--- START ---
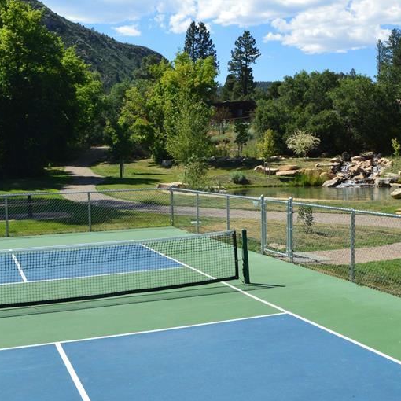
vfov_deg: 36.8
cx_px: 255
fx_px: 603
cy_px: 191
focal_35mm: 46
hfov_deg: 36.5
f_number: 11
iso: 400
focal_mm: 18
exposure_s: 1/400
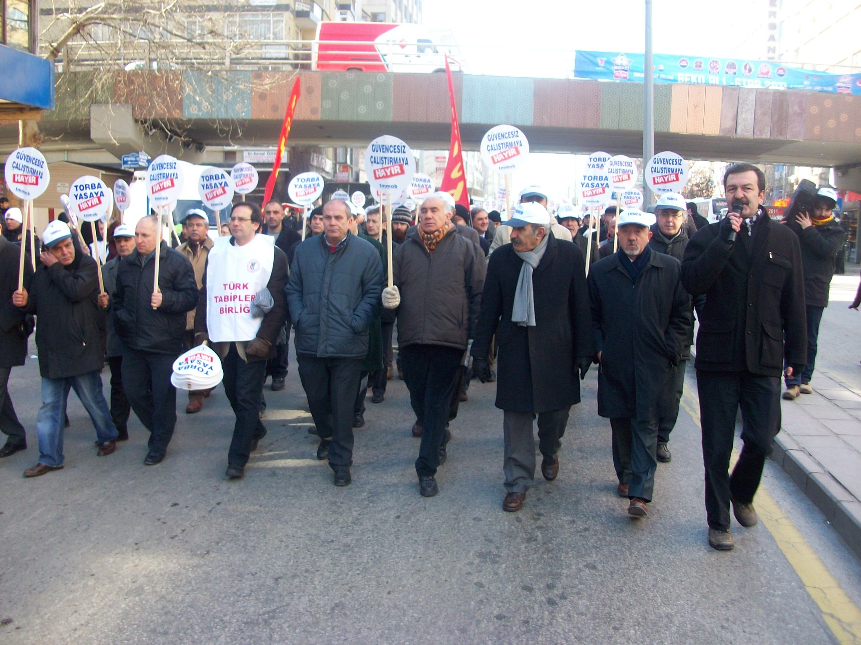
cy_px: 322
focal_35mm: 34
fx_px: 846
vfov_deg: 41.8
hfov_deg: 54.0
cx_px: 430
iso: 80
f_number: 2.8
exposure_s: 1/125
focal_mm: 5.7
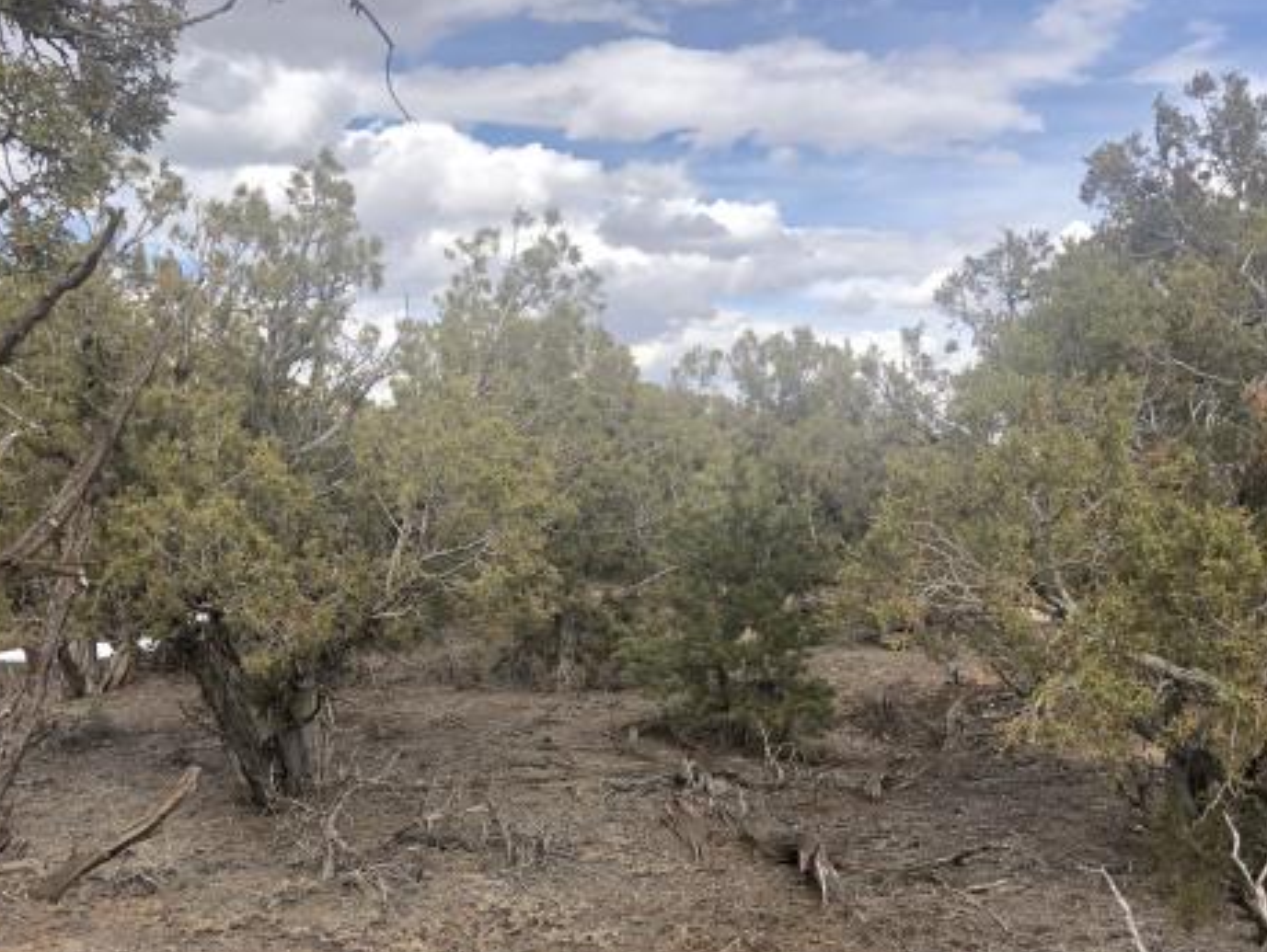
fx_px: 1429
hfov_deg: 47.7
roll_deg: -1.6
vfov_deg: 36.5
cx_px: 709
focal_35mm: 39
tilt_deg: -8.8
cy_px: 640
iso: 20
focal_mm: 3.99
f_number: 1.8
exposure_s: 1/1171
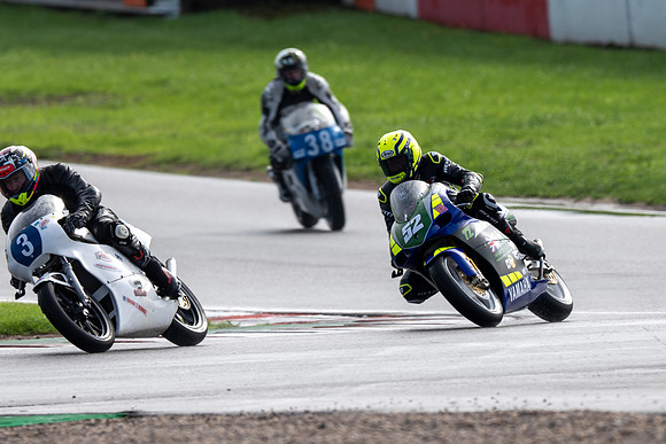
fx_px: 21742
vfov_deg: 1.2
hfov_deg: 1.8
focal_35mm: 1175
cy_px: 182
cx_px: 435
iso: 80
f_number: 5
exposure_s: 1/500
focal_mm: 600
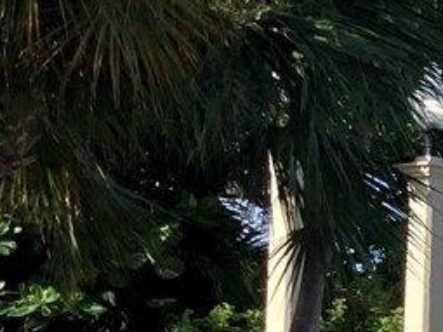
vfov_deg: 8.2
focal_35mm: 176
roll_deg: -2.6
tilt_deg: +1.3
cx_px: 1326
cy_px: 516
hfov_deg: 9.1
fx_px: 2251
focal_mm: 3.99
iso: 20
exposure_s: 1/1548
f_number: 1.8
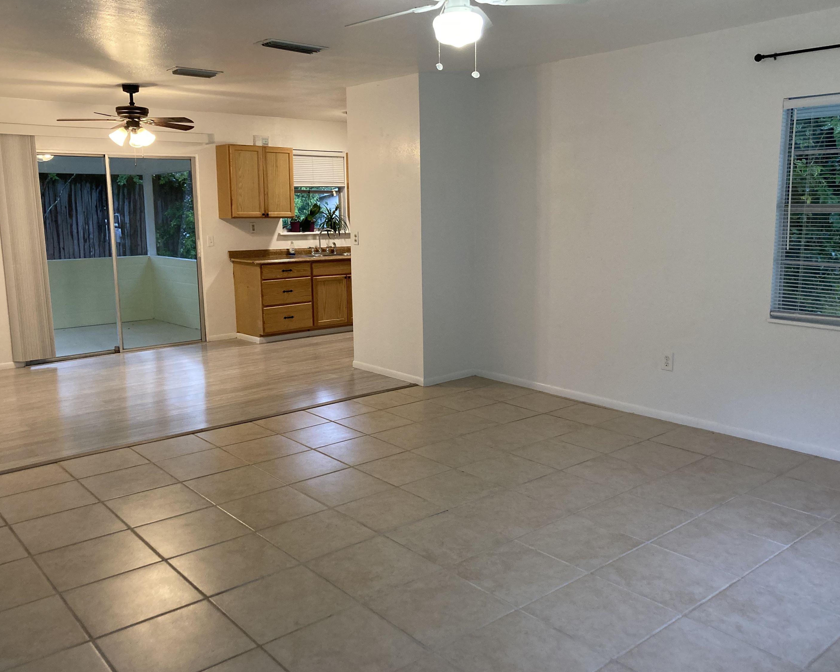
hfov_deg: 58.8
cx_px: 417
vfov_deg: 48.5
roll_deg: +0.4
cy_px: 336
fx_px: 746
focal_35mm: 30
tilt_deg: -9.1
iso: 160
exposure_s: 1/60
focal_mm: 3.99
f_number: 1.8
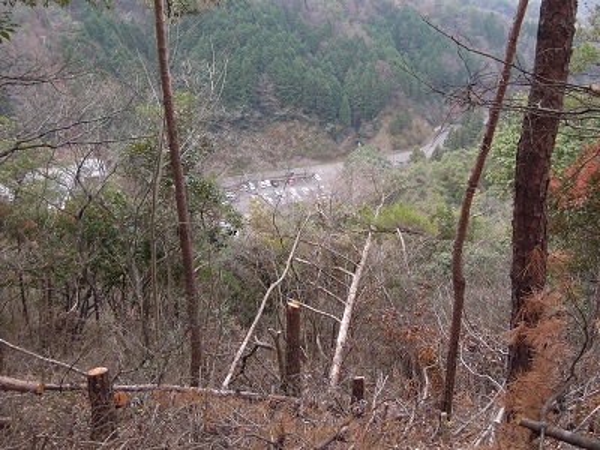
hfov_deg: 58.4
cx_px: 300
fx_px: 537
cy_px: 225
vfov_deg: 45.4
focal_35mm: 31
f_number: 3
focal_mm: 5.5
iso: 160
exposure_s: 1/100
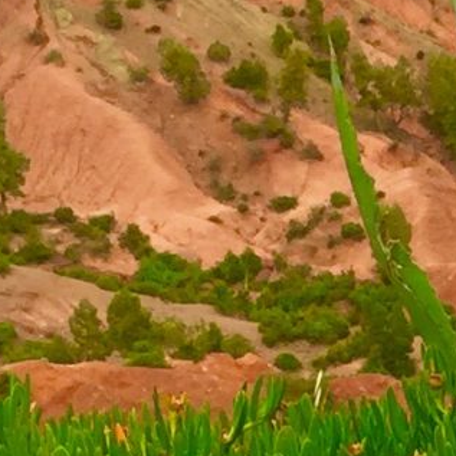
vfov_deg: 8.5
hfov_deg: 7.9
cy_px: 207
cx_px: 1062
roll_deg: +1.5
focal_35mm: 207
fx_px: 3085
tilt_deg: -11.9
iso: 32
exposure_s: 1/1130
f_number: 2.2
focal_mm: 4.15
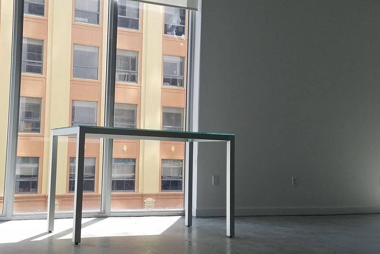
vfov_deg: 27.0
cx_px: 145
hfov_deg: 39.4
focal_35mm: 50
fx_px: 528
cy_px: 108
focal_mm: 4.2
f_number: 1.7
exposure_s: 1/337
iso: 50
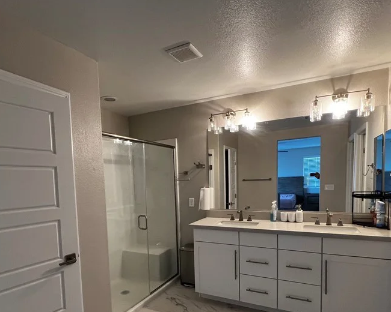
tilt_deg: -4.5
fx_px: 231
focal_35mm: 20
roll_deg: +1.6
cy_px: 200
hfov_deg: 80.3
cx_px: 184
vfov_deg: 66.8
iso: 200
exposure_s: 1/60
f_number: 1.8
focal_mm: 1.57
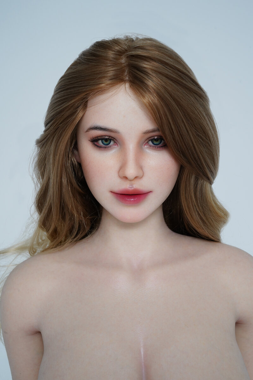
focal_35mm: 70
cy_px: 190
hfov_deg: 19.5
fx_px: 738
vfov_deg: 28.8
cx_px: 126
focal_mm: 70
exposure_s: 1/100
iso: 640
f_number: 13
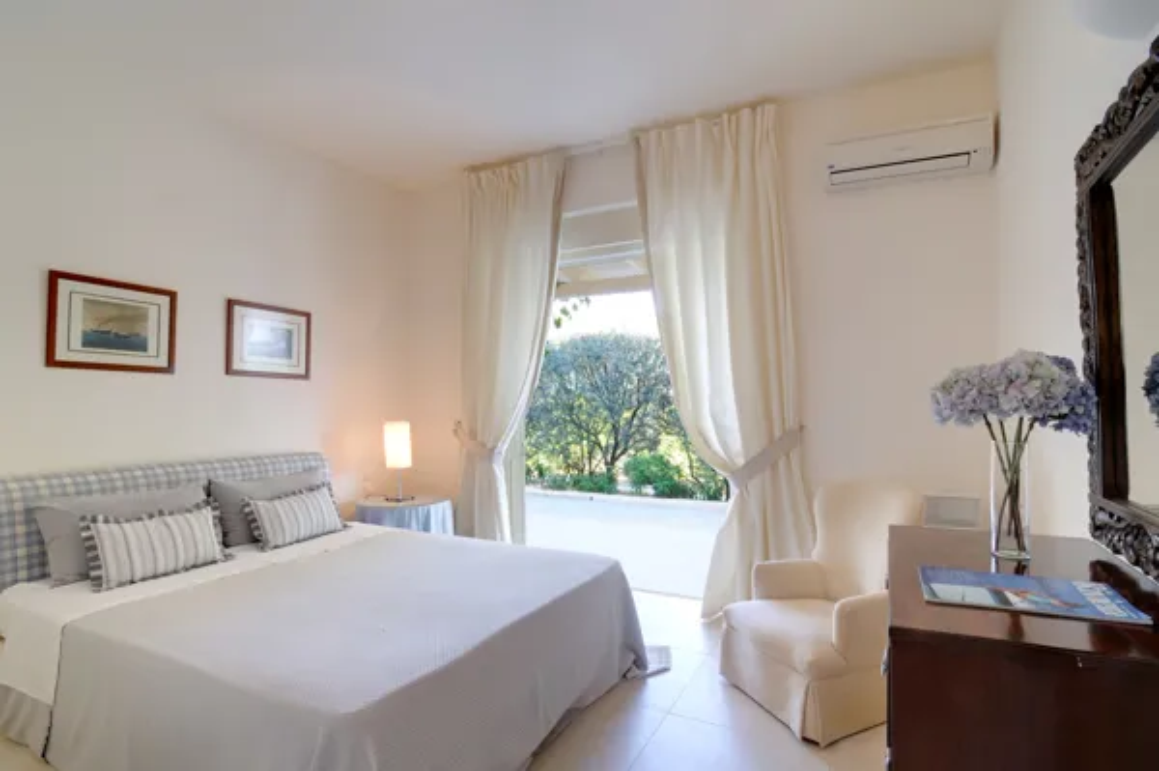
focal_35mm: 17
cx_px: 580
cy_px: 386
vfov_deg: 69.6
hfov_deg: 92.5
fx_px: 555
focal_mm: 11.5
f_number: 18
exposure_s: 3
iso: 200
--- END ---
> Task brief:
Leaving each picture behind, please give again exactly the lines above from the one with "exposure_s: 1/1171" through the one with "fx_px: 2251", both included, and no others.

> Output of the exercise:
exposure_s: 1/1171
fx_px: 21742
vfov_deg: 1.2
hfov_deg: 1.8
focal_35mm: 1175
cy_px: 182
cx_px: 435
iso: 80
f_number: 5
exposure_s: 1/500
focal_mm: 600
vfov_deg: 8.2
focal_35mm: 176
roll_deg: -2.6
tilt_deg: +1.3
cx_px: 1326
cy_px: 516
hfov_deg: 9.1
fx_px: 2251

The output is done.